=== Task objective ===
Your answer should be an exact copy of the lines from the start of the entries to the line containing "For HCD to procure", both included.

=== Source information ===
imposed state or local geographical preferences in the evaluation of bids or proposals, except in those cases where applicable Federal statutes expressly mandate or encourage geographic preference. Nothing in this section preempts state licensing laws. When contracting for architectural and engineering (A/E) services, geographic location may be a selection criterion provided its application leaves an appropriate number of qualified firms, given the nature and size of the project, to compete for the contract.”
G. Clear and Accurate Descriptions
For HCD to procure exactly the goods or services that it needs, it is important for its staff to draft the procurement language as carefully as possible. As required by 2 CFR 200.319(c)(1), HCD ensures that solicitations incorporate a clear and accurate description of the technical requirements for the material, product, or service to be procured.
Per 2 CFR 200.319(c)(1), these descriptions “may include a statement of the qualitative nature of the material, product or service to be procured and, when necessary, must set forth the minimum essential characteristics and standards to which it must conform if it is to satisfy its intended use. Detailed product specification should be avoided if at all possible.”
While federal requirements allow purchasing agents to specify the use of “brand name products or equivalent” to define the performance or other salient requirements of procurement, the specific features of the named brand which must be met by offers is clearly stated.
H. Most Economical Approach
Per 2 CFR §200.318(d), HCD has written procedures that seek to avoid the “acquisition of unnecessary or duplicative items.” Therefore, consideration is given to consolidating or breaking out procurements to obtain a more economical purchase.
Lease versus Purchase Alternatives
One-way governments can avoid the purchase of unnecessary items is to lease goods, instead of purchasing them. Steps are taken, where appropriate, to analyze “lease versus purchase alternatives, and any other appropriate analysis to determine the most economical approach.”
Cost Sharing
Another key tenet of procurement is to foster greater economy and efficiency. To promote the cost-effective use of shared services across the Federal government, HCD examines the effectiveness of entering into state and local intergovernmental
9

=== Expected answer ===
imposed state or local geographical preferences in the evaluation of bids or proposals, except in those cases where applicable Federal statutes expressly mandate or encourage geographic preference. Nothing in this section preempts state licensing laws. When contracting for architectural and engineering (A/E) services, geographic location may be a selection criterion provided its application leaves an appropriate number of qualified firms, given the nature and size of the project, to compete for the contract.”
G. Clear and Accurate Descriptions
For HCD to procure exactly the goods or services that it needs, it is important for its staff to draft the procurement language as carefully as possible. As required by 2 CFR 200.319(c)(1), HCD ensures that solicitations incorporate a clear and accurate description of the technical requirements for the material, product, or service to be procured.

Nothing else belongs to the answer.